As you have been making payments then the issue of being statute barred is unlikely to be relevant.

 

The language of the CCA is very clear and this has been confirmed by the authorities of the Court of Appeal and the House of Lords.

 

If there is no document with all the prescribed terms or, if applicable, cancellation details weren't sent to you at the proper time then the debt is unenforceable in a court regardless of whether you have ever paid it or not.

 

However, just because they haven't replied to a s77/78 request doesn't mean that an agreement doesn't exist - it just means that they can't enforce the agreement until they do produce a copy. For example, I am currently involved in a case with Morgan Stanley/ Goldfish. Under s78 they just gave me a load of rubbish, but now it's gone to court they have supplied the actual agreement. Fortunately, it's not actually enforceable anyway - but that's another matter.

 

Don't rely on their non response to s77/78 request as meaning that they don't have the agreement.

 

If you have not been defualted then it's best to carry on paying as getting a default will really hurt your credit rating, but if yuo've been defaulted already then this doesn't matter.

 

 

Some comments from the court:-

 

1. In the case of Dimond v Lovell [2000] UKHL 27, Lord Hoffmann said , at page 1131:-

“Parliament intended that if a consumer credit agreement was improperly executed, then subject to the enforcement powers of the court, the debtor should not have to pay.”
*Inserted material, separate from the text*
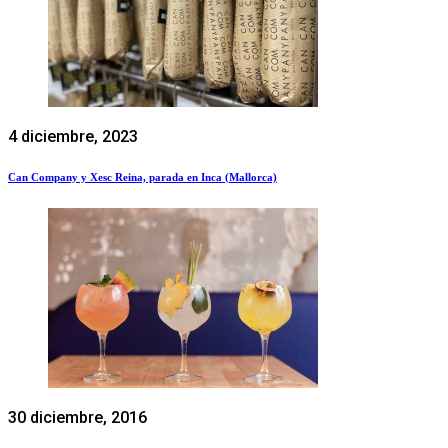
4 diciembre, 2023
Can Company y Xesc Reina, parada en Inca (Mallorca)
30 diciembre, 2016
2. Sir Andrew Morritt, Vice Chancellor in Wilson v First County Trust Ltd [2001] EWCA Civ 633 said at para 26 that in the case of an unenforceable agreement:-

“The creditor must…be taken to have made a voluntary disposition, or gift, of the loan monies to the debtor. The creditor had chosen to part with the monies in circumstances in which it was never entitled to have them repaid;”

3. When this case was appealed to the House of Lords on a matter regarding the Human Rights Act (Wilson & Ors v Secretary of State for Trade and Industry [2003] UKHL 40), Lord Nicholls of Birkenhead said:-

49 The message to be gleaned from sections 65, 106, 113 and 127 of the Consumer Credit Act is that where a court dismisses an application for an enforcement order under section 65 the lender is intended by Parliament to be left without recourse against the borrower in respect of the loan… when legislation renders the entire agreement inoperative, to use a neutral word, for failure to comply with prescribed formalities the legislation itself is the primary source of guidance on what are the legal consequences. Here the intention of Parliament is clear.